指示内容 1 ▸ 以下のジロ・デ・イタリアの記事を、二文で要約してください。
指示内容 2 ▸ 次の各記述が以下のジロ・デ・イタリアの記事と一致するかどうかを「はい」または「いいえ」で答え、判断の根拠となる記事中の語句をそのまま引用してください。(a) この日のコースは246kmであった。(b) 海からの横風がレースに波乱を起こした。(c) クローチェフェラータの頂上は標高500mである。
指示内容 3 ▸ 以下のジロ・デ・イタリアの記事を、本文が途切れたところから書き継いでください。

抜粋本文 ▸

2013/05/08(水) - 16:15
ジロ・デ・イタリアはカンパニア州からカラブリア州へ。夜にかけて激しく降った雨のおかげで、朝から路面が猛烈に滑る。ワックスでもかけたんじゃないかと思うほど滑りやすい道を進んでスタート地点に着くと、とたんに熱い太陽が顔を出した。
青い海と切り立った崖とプロトン photo:Kei Tsuji
黄色や緑に色づいた植生 photo:Kei Tsuji
ジロ・デ・イタリアとワンコ photo:Kei Tsuji
おそらくイタリアの中で最も路面状況のよろしくないカンパニア州とカラブリア州。幹線道路であっても亀裂が入っていたり、段差がついていたり、舗装が剥がれていたり。高速道路は工事区間が無いに等しいと思うほどずっと工事している。
特にカンパニア州の路面は、雨が降ればとにかく滑る。選手に聞くと、どのメーカーのタイヤも共通して滑る。困ったことに、コンパウンドが柔らかくても、パターンが入っていても、滑るものは滑るらしい。逆に、落車しても上手く滑れば擦過傷は少なくて済むらしい。
真っ青な海を右に見て、岩が露出した崖を左に見ながら、プロトンはティレニア海沿いをひたすら南下する。246kmというワンデークラシック並の長いコース。海から吹く横風が懸念されていたが、波乱を起こすほど強い風は吹かなかった。
なお、イタリア半島を南に行けば行くほど選手と観客の距離が近くなるので、見ていてヒヤヒヤすることが多い。この日は、補給ポイントの近くでレースを待っていた12歳の女の子が救急車にはねられるという事故が発生。幸い命に別状はないとイタリアのメディアは伝えている。
2級山岳クローチェフェラータを集団前方で登るマリアローザのルーカ・パオリーニ(イタリア、カチューシャ) photo:Kei Tsuji
遅れた選手にはより暖かい声援が飛ぶ photo:Kei Tsuji
ソリアネッロの街を行く選手たち photo:Kei Tsuji
「君たちは強い」 photo:Kei Tsuji
平野部は晴れで、山間部は雨。標高500mを境に天候が異なる一日。2級山岳クローチェフェラータの頂上は標高907m。斜面にへばりつくようなソリアネッロの村を抜けると、九十九折りの登りが深い森の中へと入って行く。
深い霧に覆われる幻想的な登りで飛び出したのは、蛍光イエローのジャージが眩しいダニーロ・ディルーカ(イタリア、ヴィーニファンティーニ)。ジロ開幕直前に同チームに合流した「キラー」が、久々にジロで見せる殺し屋の目。

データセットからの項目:
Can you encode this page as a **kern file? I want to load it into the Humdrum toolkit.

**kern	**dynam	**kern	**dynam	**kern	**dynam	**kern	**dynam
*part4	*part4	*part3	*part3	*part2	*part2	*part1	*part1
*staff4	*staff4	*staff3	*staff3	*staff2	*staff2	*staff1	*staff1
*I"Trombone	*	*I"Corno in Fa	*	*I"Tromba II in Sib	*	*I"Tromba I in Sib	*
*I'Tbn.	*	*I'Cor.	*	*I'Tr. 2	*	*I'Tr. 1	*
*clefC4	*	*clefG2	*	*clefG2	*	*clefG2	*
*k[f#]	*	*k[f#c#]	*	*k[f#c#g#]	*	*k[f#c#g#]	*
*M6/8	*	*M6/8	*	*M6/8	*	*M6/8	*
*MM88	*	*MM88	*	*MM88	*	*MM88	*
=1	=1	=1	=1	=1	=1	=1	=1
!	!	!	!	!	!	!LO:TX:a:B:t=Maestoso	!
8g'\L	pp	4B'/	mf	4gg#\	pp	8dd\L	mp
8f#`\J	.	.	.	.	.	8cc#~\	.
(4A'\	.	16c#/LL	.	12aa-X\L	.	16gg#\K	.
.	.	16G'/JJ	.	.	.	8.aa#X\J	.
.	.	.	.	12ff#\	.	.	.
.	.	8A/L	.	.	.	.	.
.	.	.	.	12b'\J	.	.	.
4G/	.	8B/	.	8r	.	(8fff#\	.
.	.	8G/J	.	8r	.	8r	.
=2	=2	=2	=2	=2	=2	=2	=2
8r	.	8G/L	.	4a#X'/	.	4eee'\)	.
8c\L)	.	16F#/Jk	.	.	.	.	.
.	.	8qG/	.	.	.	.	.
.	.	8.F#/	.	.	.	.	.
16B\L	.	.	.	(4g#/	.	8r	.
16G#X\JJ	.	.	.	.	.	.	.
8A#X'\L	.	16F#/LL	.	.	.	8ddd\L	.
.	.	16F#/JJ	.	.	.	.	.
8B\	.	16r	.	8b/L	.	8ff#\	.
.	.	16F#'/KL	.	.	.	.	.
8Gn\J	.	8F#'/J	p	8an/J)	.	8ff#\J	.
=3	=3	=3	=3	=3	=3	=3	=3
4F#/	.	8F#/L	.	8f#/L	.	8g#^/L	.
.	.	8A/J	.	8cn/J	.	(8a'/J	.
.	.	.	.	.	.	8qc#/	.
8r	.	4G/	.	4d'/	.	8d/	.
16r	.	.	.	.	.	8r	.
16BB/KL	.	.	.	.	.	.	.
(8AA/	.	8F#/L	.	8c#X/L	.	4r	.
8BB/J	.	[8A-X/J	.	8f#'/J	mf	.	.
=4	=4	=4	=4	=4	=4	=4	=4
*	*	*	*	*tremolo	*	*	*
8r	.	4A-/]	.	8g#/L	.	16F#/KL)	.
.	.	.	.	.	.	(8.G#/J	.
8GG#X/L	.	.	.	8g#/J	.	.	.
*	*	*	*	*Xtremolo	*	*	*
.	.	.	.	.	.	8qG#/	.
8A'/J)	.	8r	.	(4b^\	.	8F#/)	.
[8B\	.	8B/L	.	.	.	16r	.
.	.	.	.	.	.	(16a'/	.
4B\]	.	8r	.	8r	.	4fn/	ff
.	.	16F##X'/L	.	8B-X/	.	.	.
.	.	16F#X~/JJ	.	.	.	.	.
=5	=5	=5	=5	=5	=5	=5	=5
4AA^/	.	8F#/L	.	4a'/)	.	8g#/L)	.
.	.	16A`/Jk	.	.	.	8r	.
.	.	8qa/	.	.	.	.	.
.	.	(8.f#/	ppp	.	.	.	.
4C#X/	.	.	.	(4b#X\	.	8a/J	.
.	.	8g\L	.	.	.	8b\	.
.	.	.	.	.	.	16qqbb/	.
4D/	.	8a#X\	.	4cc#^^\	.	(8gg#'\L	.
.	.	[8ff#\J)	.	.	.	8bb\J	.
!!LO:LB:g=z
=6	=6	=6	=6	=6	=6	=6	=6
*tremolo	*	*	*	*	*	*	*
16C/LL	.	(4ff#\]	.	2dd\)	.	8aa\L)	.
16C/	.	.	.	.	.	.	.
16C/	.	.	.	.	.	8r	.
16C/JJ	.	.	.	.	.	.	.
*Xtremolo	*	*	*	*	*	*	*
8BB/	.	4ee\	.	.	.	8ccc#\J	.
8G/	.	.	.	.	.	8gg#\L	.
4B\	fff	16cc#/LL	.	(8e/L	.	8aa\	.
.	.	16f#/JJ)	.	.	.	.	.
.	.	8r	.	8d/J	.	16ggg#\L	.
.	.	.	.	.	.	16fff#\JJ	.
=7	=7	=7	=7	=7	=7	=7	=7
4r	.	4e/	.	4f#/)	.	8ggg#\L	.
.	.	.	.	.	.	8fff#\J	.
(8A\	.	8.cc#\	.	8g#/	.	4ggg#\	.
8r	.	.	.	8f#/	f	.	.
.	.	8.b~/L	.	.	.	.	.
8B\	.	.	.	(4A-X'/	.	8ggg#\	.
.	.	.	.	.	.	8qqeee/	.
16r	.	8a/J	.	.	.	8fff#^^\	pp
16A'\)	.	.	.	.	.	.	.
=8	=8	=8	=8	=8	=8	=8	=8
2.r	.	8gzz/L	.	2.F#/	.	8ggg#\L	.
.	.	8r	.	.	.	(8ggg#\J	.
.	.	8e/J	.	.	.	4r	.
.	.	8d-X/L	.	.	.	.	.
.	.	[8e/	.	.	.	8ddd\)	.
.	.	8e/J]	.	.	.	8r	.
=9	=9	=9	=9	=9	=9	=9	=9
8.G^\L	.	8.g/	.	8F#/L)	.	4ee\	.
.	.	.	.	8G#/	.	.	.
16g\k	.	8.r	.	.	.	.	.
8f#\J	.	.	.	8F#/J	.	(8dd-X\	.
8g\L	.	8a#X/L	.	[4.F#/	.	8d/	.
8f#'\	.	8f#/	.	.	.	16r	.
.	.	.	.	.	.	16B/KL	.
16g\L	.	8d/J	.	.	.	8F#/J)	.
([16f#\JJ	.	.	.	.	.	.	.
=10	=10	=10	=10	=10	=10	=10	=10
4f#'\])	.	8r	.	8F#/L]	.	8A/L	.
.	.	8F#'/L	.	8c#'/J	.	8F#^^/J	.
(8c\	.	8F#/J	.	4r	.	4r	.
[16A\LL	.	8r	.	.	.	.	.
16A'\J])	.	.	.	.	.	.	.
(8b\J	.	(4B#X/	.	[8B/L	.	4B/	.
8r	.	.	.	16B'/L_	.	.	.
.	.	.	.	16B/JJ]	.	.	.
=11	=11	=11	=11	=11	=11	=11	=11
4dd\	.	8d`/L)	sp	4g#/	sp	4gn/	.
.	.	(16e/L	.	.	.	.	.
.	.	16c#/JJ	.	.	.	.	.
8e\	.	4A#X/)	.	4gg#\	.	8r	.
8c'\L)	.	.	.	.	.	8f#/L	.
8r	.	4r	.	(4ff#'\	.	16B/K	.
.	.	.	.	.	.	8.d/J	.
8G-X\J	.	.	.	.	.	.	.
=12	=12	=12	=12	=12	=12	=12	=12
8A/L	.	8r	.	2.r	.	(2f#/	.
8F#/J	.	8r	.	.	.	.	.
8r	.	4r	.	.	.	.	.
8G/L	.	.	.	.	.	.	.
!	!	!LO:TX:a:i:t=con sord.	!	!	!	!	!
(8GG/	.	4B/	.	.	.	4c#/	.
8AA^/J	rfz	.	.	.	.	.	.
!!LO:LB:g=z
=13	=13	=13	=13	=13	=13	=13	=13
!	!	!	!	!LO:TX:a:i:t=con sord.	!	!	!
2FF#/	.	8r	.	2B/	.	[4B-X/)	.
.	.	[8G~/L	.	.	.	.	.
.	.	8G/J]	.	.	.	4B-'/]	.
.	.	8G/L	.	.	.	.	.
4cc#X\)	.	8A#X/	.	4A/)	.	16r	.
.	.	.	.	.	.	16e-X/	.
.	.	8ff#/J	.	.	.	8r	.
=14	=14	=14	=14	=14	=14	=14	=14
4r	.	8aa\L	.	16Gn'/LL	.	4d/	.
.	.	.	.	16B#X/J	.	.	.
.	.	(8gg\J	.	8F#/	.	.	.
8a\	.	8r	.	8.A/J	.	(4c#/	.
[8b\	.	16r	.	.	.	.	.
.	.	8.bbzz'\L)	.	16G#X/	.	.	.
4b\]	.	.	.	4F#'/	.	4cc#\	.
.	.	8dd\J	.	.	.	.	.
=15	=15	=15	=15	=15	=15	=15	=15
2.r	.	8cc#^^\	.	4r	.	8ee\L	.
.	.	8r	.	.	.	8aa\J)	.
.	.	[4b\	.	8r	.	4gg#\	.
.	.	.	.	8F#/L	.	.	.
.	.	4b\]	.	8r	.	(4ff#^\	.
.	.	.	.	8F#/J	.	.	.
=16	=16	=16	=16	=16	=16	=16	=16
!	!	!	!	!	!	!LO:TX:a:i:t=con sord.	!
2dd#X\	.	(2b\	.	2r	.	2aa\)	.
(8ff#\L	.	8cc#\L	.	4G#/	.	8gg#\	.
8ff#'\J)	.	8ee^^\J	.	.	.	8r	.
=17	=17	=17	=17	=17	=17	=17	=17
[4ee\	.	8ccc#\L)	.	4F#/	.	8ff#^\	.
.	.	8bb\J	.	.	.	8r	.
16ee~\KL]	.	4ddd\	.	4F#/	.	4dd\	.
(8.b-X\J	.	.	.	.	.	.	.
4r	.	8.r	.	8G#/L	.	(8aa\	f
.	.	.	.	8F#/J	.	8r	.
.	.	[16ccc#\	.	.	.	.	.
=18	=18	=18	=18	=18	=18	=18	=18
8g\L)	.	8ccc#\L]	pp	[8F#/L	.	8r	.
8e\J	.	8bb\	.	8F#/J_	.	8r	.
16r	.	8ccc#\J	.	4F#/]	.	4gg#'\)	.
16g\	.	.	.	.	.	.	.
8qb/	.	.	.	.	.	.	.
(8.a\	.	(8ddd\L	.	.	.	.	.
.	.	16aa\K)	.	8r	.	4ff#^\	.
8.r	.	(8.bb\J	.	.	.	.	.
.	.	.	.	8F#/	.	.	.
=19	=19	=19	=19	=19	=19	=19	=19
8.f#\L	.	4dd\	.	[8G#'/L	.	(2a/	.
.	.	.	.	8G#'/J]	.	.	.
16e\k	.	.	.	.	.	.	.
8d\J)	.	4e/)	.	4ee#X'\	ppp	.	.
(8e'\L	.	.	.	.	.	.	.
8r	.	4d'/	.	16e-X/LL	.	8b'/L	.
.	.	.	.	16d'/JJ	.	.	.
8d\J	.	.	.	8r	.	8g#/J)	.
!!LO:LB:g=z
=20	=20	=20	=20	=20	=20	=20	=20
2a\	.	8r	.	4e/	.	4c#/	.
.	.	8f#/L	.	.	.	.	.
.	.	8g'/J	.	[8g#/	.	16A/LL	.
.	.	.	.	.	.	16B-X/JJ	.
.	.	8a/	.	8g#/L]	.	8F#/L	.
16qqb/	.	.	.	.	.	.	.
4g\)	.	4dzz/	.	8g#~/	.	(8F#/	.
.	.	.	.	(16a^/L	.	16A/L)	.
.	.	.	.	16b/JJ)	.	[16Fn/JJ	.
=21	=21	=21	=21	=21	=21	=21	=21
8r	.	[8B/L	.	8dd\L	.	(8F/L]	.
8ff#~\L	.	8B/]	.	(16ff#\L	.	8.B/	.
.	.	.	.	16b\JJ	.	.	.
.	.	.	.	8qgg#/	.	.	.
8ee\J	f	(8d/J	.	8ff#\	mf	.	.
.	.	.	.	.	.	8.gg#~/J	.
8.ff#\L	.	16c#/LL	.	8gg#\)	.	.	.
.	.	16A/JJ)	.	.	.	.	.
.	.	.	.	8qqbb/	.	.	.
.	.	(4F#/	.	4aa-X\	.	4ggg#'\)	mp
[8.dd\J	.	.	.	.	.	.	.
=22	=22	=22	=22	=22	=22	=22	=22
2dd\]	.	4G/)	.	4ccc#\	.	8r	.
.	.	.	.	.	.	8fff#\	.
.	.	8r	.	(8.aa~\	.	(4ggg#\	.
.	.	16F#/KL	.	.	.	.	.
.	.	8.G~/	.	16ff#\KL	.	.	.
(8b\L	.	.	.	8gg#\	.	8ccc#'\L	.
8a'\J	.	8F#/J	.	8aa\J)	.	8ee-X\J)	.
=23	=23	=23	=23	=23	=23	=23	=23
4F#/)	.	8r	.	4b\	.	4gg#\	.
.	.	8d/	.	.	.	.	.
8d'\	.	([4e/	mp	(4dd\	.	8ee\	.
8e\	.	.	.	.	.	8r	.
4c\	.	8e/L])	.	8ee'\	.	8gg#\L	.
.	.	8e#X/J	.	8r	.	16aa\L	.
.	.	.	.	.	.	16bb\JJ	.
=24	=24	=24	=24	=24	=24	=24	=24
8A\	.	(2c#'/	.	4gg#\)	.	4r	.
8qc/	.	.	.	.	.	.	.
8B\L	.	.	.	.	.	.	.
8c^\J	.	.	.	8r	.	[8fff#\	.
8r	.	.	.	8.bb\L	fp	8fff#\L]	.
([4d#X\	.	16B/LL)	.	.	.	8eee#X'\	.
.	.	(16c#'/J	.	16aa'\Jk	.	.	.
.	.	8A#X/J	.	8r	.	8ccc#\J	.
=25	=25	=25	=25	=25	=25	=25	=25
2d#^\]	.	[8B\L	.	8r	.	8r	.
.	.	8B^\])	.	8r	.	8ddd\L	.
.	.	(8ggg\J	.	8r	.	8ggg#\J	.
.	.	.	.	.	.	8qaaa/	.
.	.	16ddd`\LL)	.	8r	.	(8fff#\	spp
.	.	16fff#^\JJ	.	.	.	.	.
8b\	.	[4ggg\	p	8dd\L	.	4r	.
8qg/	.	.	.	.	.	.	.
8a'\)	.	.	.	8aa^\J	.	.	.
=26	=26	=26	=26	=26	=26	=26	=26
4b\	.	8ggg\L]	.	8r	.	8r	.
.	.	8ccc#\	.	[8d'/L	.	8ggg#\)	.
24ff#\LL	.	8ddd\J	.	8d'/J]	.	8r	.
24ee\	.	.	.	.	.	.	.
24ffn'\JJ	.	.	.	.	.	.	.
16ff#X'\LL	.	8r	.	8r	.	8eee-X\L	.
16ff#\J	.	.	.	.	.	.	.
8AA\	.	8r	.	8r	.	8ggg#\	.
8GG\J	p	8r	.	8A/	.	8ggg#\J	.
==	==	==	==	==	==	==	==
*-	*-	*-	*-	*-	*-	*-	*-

回答 1 ▸ 雨で路面が非常に滑りやすくなったカンパニア州からカラブリア州へ向かうステージで、プロトンはティレニア海沿いの246kmのコースを南下しましたが、懸念された横風は波乱を起こすほど強くはありませんでした。霧に覆われた2級山岳クローチェフェラータの登りでは、ダニーロ・ディルーカが飛び出しました。

回答 2 ▸
(a) はい。「246kmというワンデークラシック並の長いコース」
(b) いいえ。「波乱を起こすほど強い風は吹かなかった」
(c) いいえ。「2級山岳クローチェフェラータの頂上は標高907m」

回答 3 ▸
ヴィーニファンティーニにはワイン会社のファルネーゼ社の他、セッレイタリア社、ネーリ社、スペア社など、多くのスポンサーがついている。ジャージにところ狭しとスポンサーの名前が入るあたり、イタリアのUCIプロコンチネンタルチームらしい。
ジロ開幕の2日前には、ベネトングループの会長アレッサンドロ・ベネトン氏(ベネトン創業者の息子)が新たにチームをバックアップすることが発表された。ベネトン氏の投資会社は昨年からファルネーゼ社の投資を始めており、その流れでチームにも関わることに。ファルネーゼ社を介しているため、チームにベネトン色が反映されることはないという。
昨年チームスポンサーを終了したアックア・エ・サポーネ社とファーストウェブ社もスポンサーに加わるなど、UCIプロチームを凌ぐほどのチーム規模に成長しつつある。イタリア第3の強豪として、国内における注目度は高い。そしてお尻にあるアックア・エ・サポーネの泡のデザインが可愛い。
新たに加わったアックア・エ・サポーネの泡がヴィーニファンティーニのジャージに photo:Kei Tsuji
雨の2級山岳クローチェフェラータを登るダニーロ・ディルーカ(イタリア、ヴィーニファンティーニ) photo:Riccardo Scanferla
霧に包まれた2級山岳クローチェフェラータの頂上付近 photo:Kei Tsuji
ゴール後しばらくたってから、ラジオコルサ(競技無線)が何やら騒がしくなる。ウィギンズにタイム差を与えるべきなのかどうかUCIのコミッセール(審判)がやりあっている。
ウィギンズはこの日17秒遅れでゴールにやってきた。スカイ側の言いぶんは、ウィギンズが遅れた原因は、ラスト3kmを切ってから落車したクリスティアーノ・サレルノ(イタリア、キャノンデールプロサイクリング)に前を塞がれたため。「ラスト3km以内の落車は同タイム扱い」というルールによって、タイム差はつかないはずだと主張した。
しかしコミッセールが最終的に出した答えは「ウィギンズは17秒遅れ」だった。コミッセールはラスト3km以内で発生した落車によって遅れたのか、もしくはもともと遅れていたのかを判断するため、ラスト3km地点で全選手の通過時間を計測している。その通過時間とゴール時間を照らし合わせることで、どのタイミングでどの選手が遅れたのかを把握しているという。
結果、ウィギンズはラスト3kmの通過時点で集団から遅れていた。17秒のビハインドを食らったウィギンズは総合2位から総合6位にダウンする。チームタイムトライアルでスカイが稼いだタイム差がチャラになった。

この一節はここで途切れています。